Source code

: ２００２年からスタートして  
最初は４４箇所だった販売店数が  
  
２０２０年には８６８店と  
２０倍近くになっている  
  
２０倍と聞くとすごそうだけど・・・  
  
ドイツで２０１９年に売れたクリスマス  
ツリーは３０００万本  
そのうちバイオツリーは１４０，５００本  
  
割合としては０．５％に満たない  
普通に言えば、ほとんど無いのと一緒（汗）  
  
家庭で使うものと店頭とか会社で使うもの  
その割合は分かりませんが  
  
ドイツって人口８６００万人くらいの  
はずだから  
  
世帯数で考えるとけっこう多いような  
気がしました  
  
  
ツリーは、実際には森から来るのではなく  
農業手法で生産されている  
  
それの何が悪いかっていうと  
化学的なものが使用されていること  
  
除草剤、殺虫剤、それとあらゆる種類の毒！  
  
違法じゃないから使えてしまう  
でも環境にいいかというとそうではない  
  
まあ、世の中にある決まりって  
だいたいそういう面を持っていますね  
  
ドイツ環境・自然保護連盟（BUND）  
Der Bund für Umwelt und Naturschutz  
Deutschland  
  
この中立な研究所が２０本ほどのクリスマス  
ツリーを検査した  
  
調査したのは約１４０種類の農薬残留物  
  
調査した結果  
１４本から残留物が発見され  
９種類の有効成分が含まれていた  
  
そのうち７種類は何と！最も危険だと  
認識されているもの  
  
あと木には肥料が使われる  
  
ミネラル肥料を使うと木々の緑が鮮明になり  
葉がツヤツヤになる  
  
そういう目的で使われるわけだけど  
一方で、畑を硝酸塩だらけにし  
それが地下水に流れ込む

#####

Retype word for word the lines running from the line containing "そのうち７種類は何と！最も危険だと" to the end of the listing, and only those.

» **Solution to this problem**
そのうち７種類は何と！最も危険だと  
認識されているもの  
  
あと木には肥料が使われる  
  
ミネラル肥料を使うと木々の緑が鮮明になり  
葉がツヤツヤになる  
  
そういう目的で使われるわけだけど  
一方で、畑を硝酸塩だらけにし  
それが地下水に流れ込む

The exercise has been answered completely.